Alcoholics / drug addicts KNOW in their heart and I believe in their mind they are doing wrong - and they know when it's out of control - and when confronted they will lie to anyone and everyone until they are ready to get help. Don't take it personal that he lied to you. He wouldn't of been honest with anyone at this point and time.
I completely understand how you feel ---- try to remember it is the disease and his embarrassment of being conflicted with the disease that he has no control overs that cause him to lie to you. I honestly don't believe he does it intentionally to hurt you.
I, too, and "lucky" enough to not only deal with an AH but one that takes pills as well. Mine at least has a prescription but he lies all the time about how many he takes. He often claims that the pharmacy shorts him on pills. Or, he has no idea what happened to the pills, maybe the neighbors broke in and stole them. Really??? Alcoholics and addicts lie. That is all there is to it. I just was posting about stupid lies on another thread. I was saying how not long ago my AH left the house without telling me (I was in the bedroom.) I saw the lights from the car when he came back. I went out to meet him at the front door and asked him why hewent out after he had been drinking. He actually told me that the packagehe was carrying had just been in his car and he hadn't gone anywhere. Really??? My sarcastic self wanted to ask him where he kept the refrisgeratorin his car but the "learned" side of me told him that I saw the car lights so there was no need to lie. Point being, they lie about everything! I can't tell you what to do but I can say in my vast experience dealing with A's why bother asking when they are going to lie right to your face most times. Try to just let it go and focus on you!

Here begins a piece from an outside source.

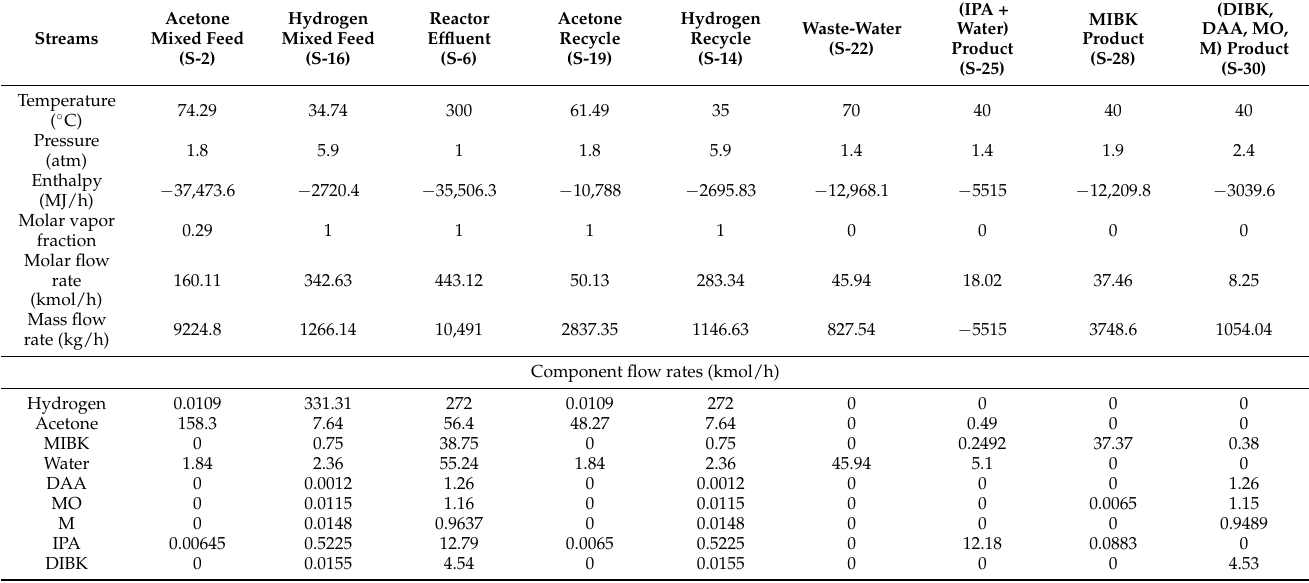
Table 2. Material balance of key streams for the developed MIBK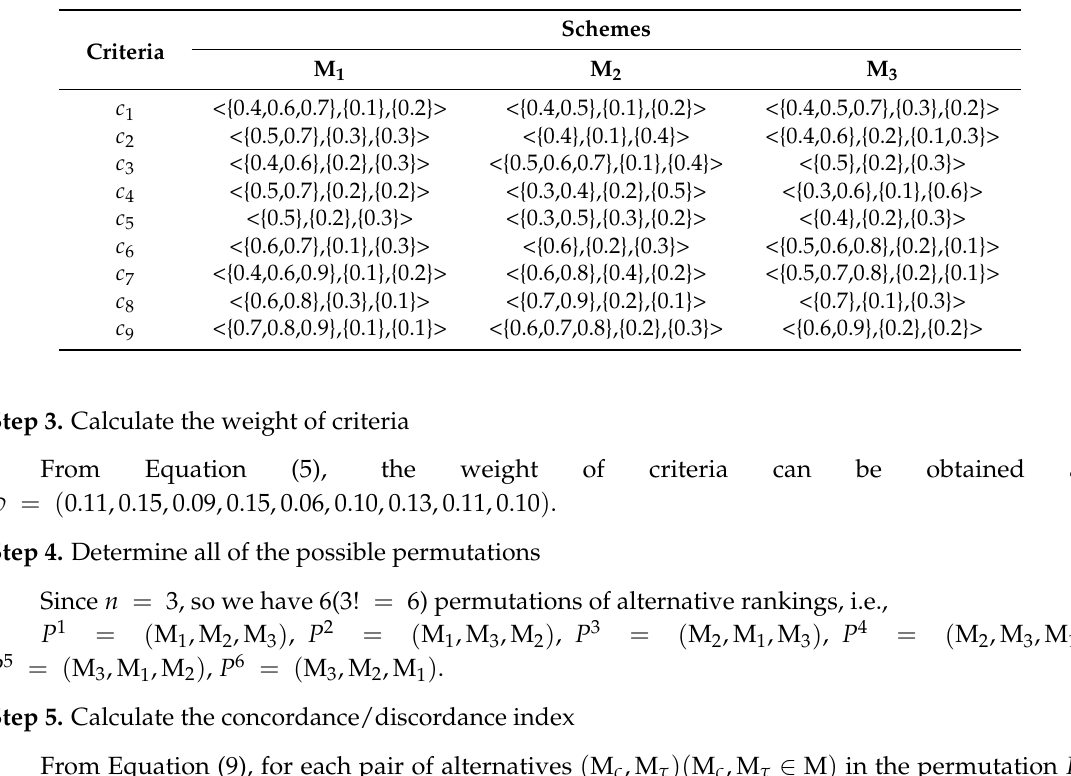
Table 2. Normalized decision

Lying goes with the territory. They lie because they know they should not be doing it, and they don't want to be told or even hinted that they are doing wrong. They will deny it till the cows come home. Anyway, you already know what he's doing, sounds like. As the saying is, "He's going to do what he's going to do, what are you going to do?" Not saying that harshly! But it's all a reminder that the only one we can change is us, isn't it?